In 1969, we did not have a TV in our summer cottage (outside Alvesta, in southern Sweden), so Jan watched the moon landing with our neighbor Harald.

Jan kept a diary, from which I have translated a few excerpts:

"Wednesday July 16

Regarding the Launch of Apollo 11.

The first journey to the Moon will mean a lot to mankind. Certainly, it has cost 200 billion crowns, but the profits will soon be harvested. Already now, hundreds of people and thousands of industries are busy with the production of parts for the rockets, and the experiences from the space journeys have been useful also on Earth. The moon journey is also a milestone for the space age that we are into now. We on Earth follow the journey with great excitement and wish this strange and so far this most fantastic journey all luck. Long live the USA! Good luck Armstrong, Aldrin, and Collins!

Sunday July 20

At 21:00, I went down alone to see the landing. A moment of world history!!! At 21:17.45, they touched ground--moon ground. Armstrong's first words were--Houston, Eagle has landed.

After the landing, we were reminded about man's stupidity and evilness, that is, they showed [on television] a bullfight from southern France. Sometimes, violence is necessary, but in this case, you wish the matadors would get a horn in the belly. Another example was the pictures from the war between Israel and Egypt. They must be bloody stupid.

MOON-day--July 21--The Greatest Day of Mankind

At about 00:45, Harald came up to get me for a moon-watch. Harald and Sune took a dram. Suddenly, Harald got a flash of genius: "The boy must have a dram, so he'll remember this day". He poured up, and I took it. At about 1:30 we went into the TV-room to watch the moon walk. The clock struck two, but no astronaut.

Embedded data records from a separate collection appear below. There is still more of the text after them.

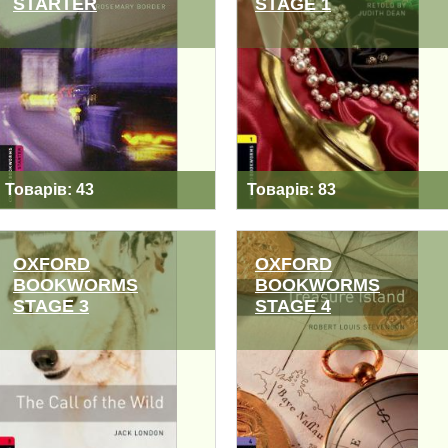
STARTER
STAGE 1
OXFORD
OXFORD
BOOKWORMS
BOOKWORMS
STARTER
STAGE 1
Товарів: 43
Товарів: 83
OXFORD
OXFORD
BOOKWORMS
BOOKWORMS
STAGE 3
STAGE 4
OXFORD
OXFORD
BOOKWORMS
BOOKWORMS
STAGE 3
STAGE 4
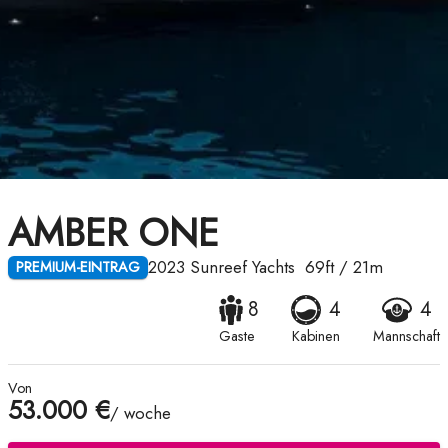
AMBER ONE
2023
Sunreef Yachts
69ft
/
21m
PREMIUM-EINTRAG
8
4
4
Gaste
Kabinen
Mannschaft
Von
53.000 €
/ woche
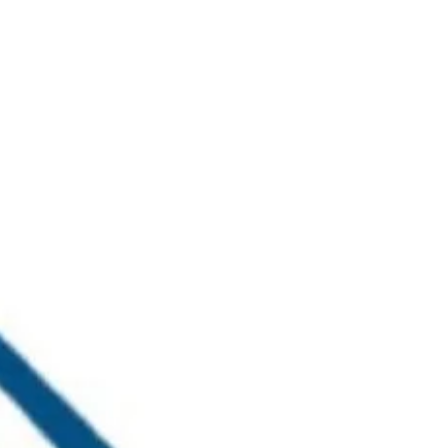
خطي
لى
لمحتوى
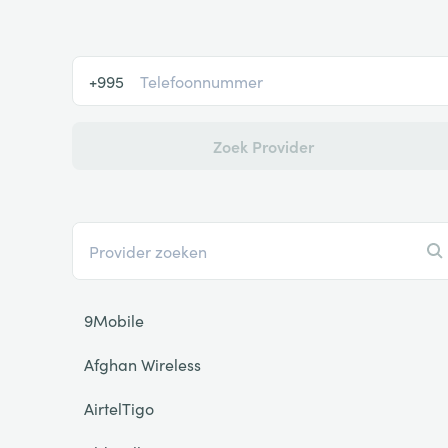
+995
Zoek Provider
9Mobile
Afghan Wireless
AirtelTigo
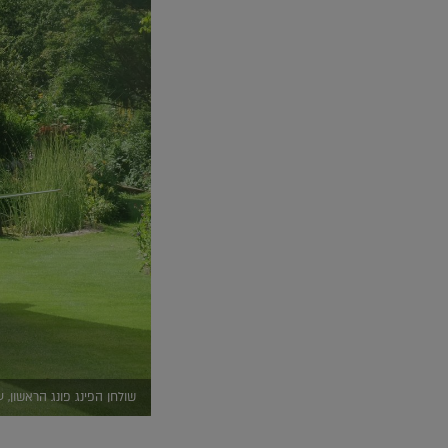
שולחן הפינג פונג הראשון, 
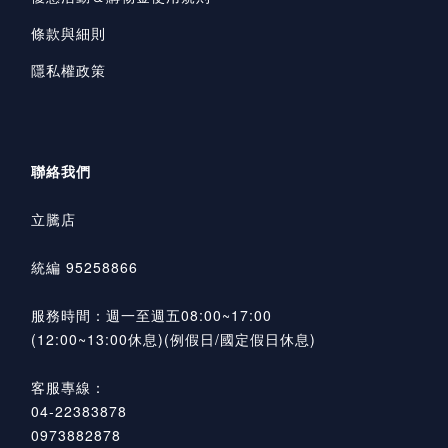
條款與細則
隱私權政策
聯絡我們
立騰店
統編 95258866
服務時間：週一至週五08:00~17:00
(12:00~13:00休息)(例假日/國定假日休息)
客服專線：
04-22383878
0973882878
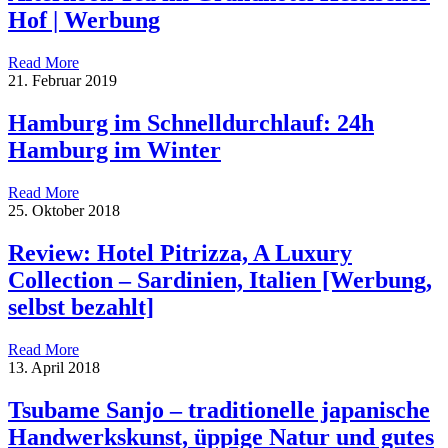
Hof | Werbung
Read More
21. Februar 2019
Hamburg im Schnelldurchlauf: 24h
Hamburg im Winter
Read More
25. Oktober 2018
Review: Hotel Pitrizza, A Luxury
Collection – Sardinien, Italien [Werbung,
selbst bezahlt]
Read More
13. April 2018
Tsubame Sanjo – traditionelle japanische
Handwerkskunst, üppige Natur und gutes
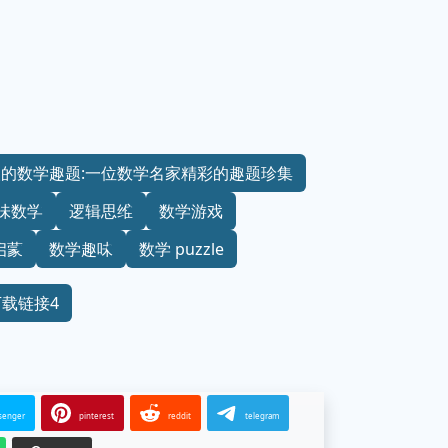
的数学趣题:一位数学名家精彩的趣题珍集
味数学
逻辑思维
数学游戏
启蒙
数学趣味
数学 puzzle
下载链接4
senger
pinterest
reddit
telegram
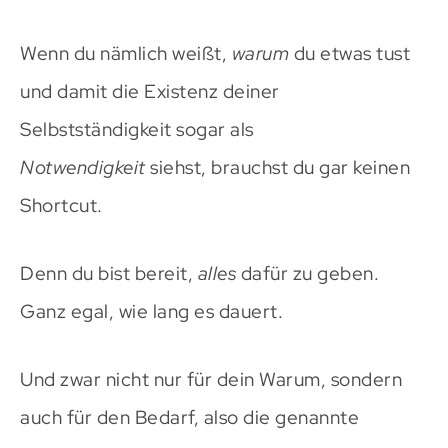
Wenn du nämlich weißt,
warum
du etwas tust
und damit die Existenz deiner
Selbstständigkeit sogar als
Notwendigkeit
siehst, brauchst du gar keinen
Shortcut.
Denn du bist bereit,
alles
dafür zu geben.
Ganz egal, wie lang es dauert.
Und zwar nicht nur für dein Warum, sondern
auch für den Bedarf, also die genannte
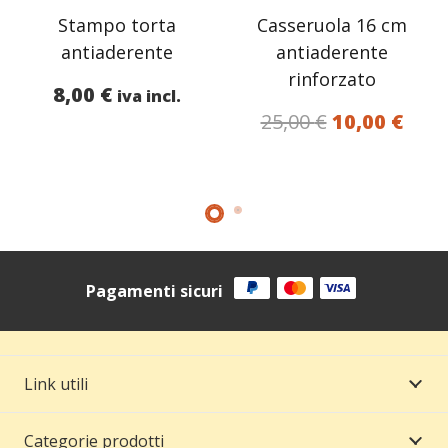
Stampo torta
Casseruola 16 cm
antiaderente
antiaderente
rinforzato
ascia
8,00
€
iva incl.
Il
Il
25,00
€
10,00
€
prezzo
prez
rezzo:
originale
attu
a
era:
è:
8,36 €
25,00 €.
10,0
1,96 €
Pagamenti sicuri
Link utili
Categorie prodotti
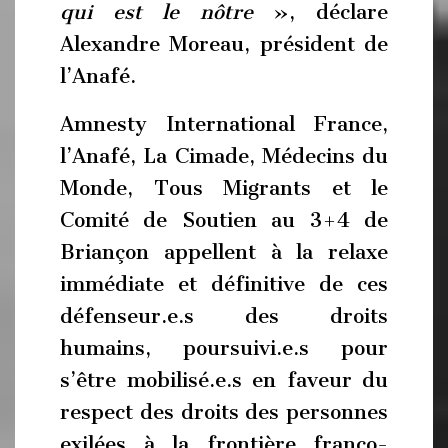
qui est le nôtre
», déclare
Alexandre Moreau, président de
l’Anafé.
Amnesty International France,
l’Anafé, La Cimade, Médecins du
Monde, Tous Migrants et le
Comité de Soutien au 3+4 de
Briançon appellent à la relaxe
immédiate et définitive de ces
défenseur.e.s des droits
humains, poursuivi.e.s pour
s’être mobilisé.e.s en faveur du
respect des droits des personnes
exilées à la frontière franco-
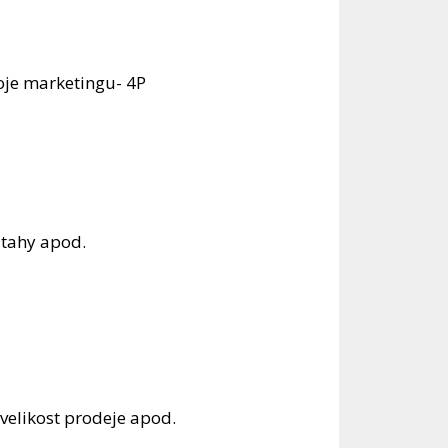
roje marketingu- 4P
ztahy apod.
velikost prodeje apod.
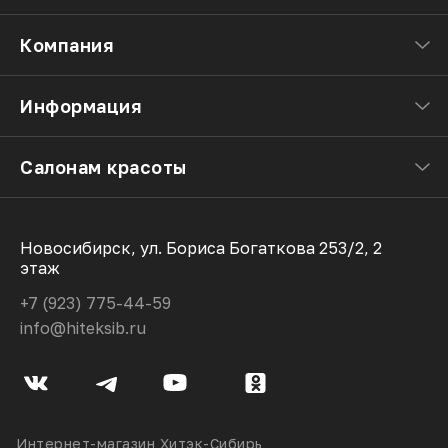
Компания
Информация
Салонам красоты
Новосибирск, ул. Бориса Богаткова 253/2, 2
этаж
+7 (923) 775-44-59
info@hiteksib.ru
Интернет-магазин Хитэк-Сибирь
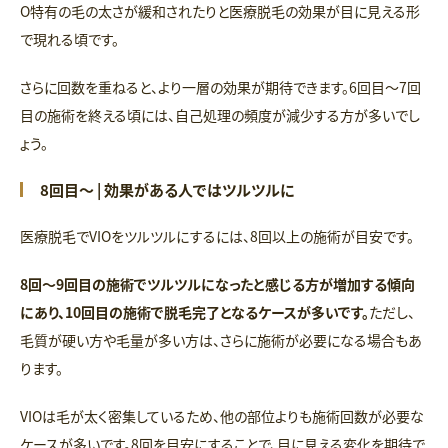
O特有の毛の太さが緩和されたりと医療脱毛の効果が目に見える形
で現れる頃です。
さらに回数を重ねると、より一層の効果が期待できます。6回目〜7回
目の施術を終える頃には、自己処理の頻度が減少する方が多いでし
ょう。
8回目～ | 効果がある人ではツルツルに
医療脱毛でVIOをツルツルにするには、8回以上の施術が目安です。
8回〜9回目の施術でツルツルになったと感じる方が増加する傾向
にあり、10回目の施術で脱毛完了となるケースが多いです。
ただし、
毛質が硬い方や毛量が多い方は、さらに施術が必要になる場合もあ
ります。
VIOは毛が太く密集しているため、他の部位よりも施術回数が必要な
ケースが多いです。8回を目安にすることで、目に見える変化を期待で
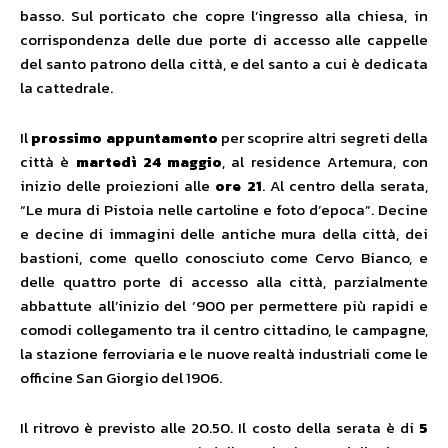
basso. Sul porticato che copre l’ingresso alla chiesa, in
corrispondenza delle due porte di accesso alle cappelle
del santo patrono della città, e del santo a cui è dedicata
la cattedrale.
Il
prossimo appuntamento
per scoprire altri segreti della
città è
martedì 24 maggio
, al residence Artemura, con
inizio delle proiezioni alle
ore 21
. Al centro della serata,
“Le mura di Pistoia nelle cartoline e foto d’epoca”. Decine
e decine di immagini delle antiche mura della città, dei
bastioni, come quello conosciuto come Cervo Bianco, e
delle quattro porte di accesso alla città, parzialmente
abbattute all’inizio del ‘900 per permettere più rapidi e
comodi collegamento tra il centro cittadino, le campagne,
la stazione ferroviaria e le nuove realtà industriali come le
officine San Giorgio del 1906.
Il ritrovo è previsto alle 20.50. Il costo della serata è di
5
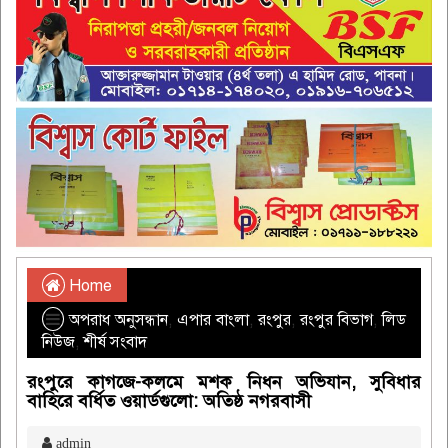
Home
অপরাধ অনুসন্ধান
,
এপার বাংলা
,
রংপুর
,
রংপুর বিভাগ
,
লিড
নিউজ
,
শীর্ষ সংবাদ
রংপুরে কাগজে-কলমে মশক নিধন অভিযান, সুবিধার
বাহিরে বর্ধিত ওয়ার্ডগুলো: অতিষ্ঠ নগরবাসী
admin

Then you saw a leg stretching out, groping for the moon surface. Then, suddenly, he stood on the surface!!! His first words were: "One small step for a man, one giant leap for mankind". The first man stood on the Moon!!! It was a strange experience, an event of world history.

After a while, it is hard to say when as time disappears and you are fascinated only by the moment, the American flag was placed on the moon surface."